ÇOCUĞA TAHNİK YAPMANIN MÜSTEHAP OLUŞU
Ebu Bürde, Ebu Musa'dan rivayet ediyor:
"Bir oğlum dünyaya geldi ve onu Peygambere götürdüm. Ona İbrahim ismini verdi ve bir hurmayı ağzında çiğneyip yumuşatarak çocuğun damağına sürdü. "

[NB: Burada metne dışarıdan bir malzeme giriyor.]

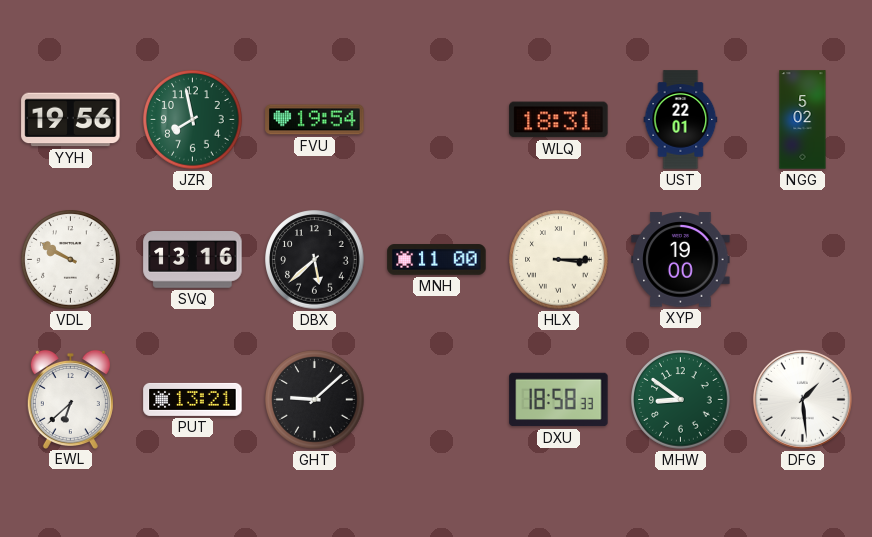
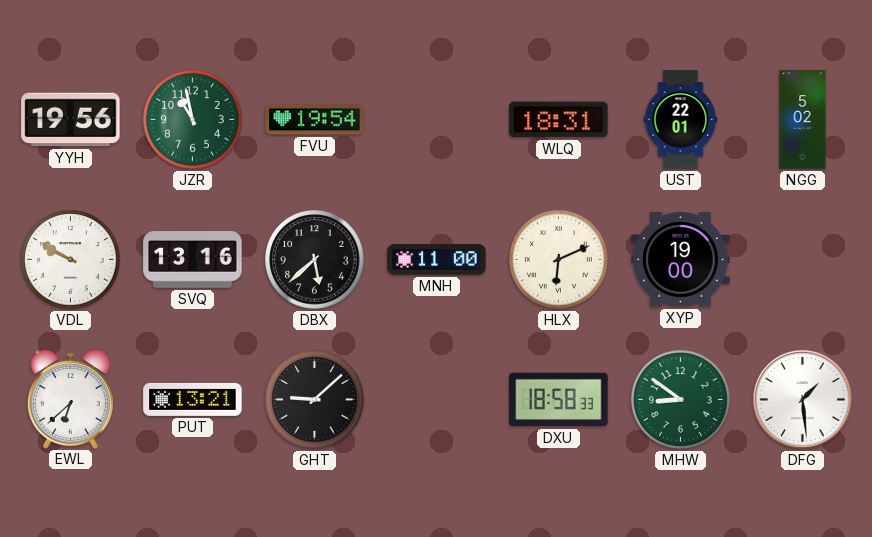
JZR: 7:58 -> 10:58
HLX: 3:15 -> 6:11
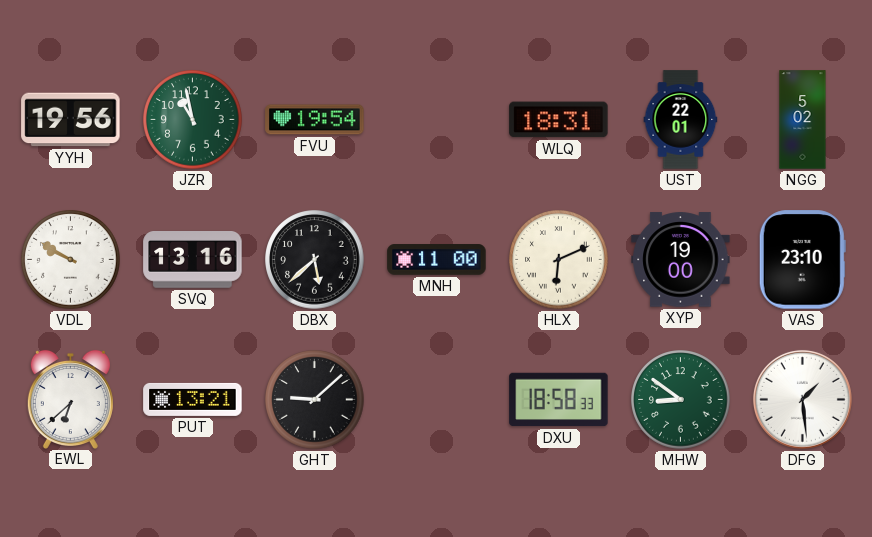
VAS: none -> 23:10
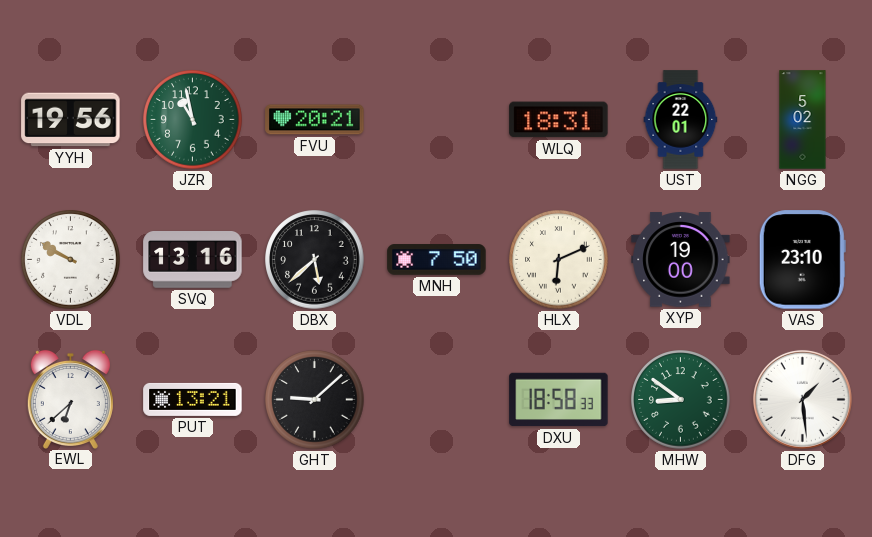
FVU: 19:54 -> 20:21
MNH: 11:00 -> 7:50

Buhari'de şu ziyade vardır:
"Sonra onun için bereket duasında bulundu ve bana geri verdi. "Bu çocuk, Ebu Musa'nın en büyük oğluydu.[1]
Enes b. Malik diyor ki:
"Ebu Talha'nın bir oğlu hastalanmıştı. Ebu Talha dışarı çıktı ve arkasından çocuk vefat etti. Sonra geri dönünce "Çocuk nasıl oldu?" diye sordu. Ümmü Süleym "önceki halinden daha sakin" diye cevap verdi. Sonra akşam yemeğini getirdi ve Ebu Talha yemeğini yedi. Sonra hanımıyla yatağa girdi. Bu işleri bitirdikten sonra hanımı "Çocuğu defnedin" dedi. Sabah olunca Ebu Talha Rasûl-u Ekrem'e gelerek durumu ona anlattı. Rasûl-u Ekrem:
“Bu gece cinsi münasebette bulundunuz mu? diye sorunca Ebu Talha:
“Evet, dedi. Rasûl-u Ekrem:
“Allah'ım, onlara mübarek kıl! buyurdu:
(Enes b. Malik diyor ki:) Daha sonra Ümmü Süleym bir oğlan çocuğu doğurdu. Ebu Talha, bana:
“Çocuğu al ve Peygambere götür, dedi ve beraberinde birkaç tane de hurma gönderdi. Peygamber çocuğu alarak:
“Beraberinde bir şey var mı? diye sordu:
“Evet, biraz hurma var, dediler. Bunu üzerine Peygamber onları aldı, ağzında çiğnedi, sonra çıkarıp çocuğun ağzına koyarak damağına sürdü. Sonra da ona Abdullah ismini verdi. [2]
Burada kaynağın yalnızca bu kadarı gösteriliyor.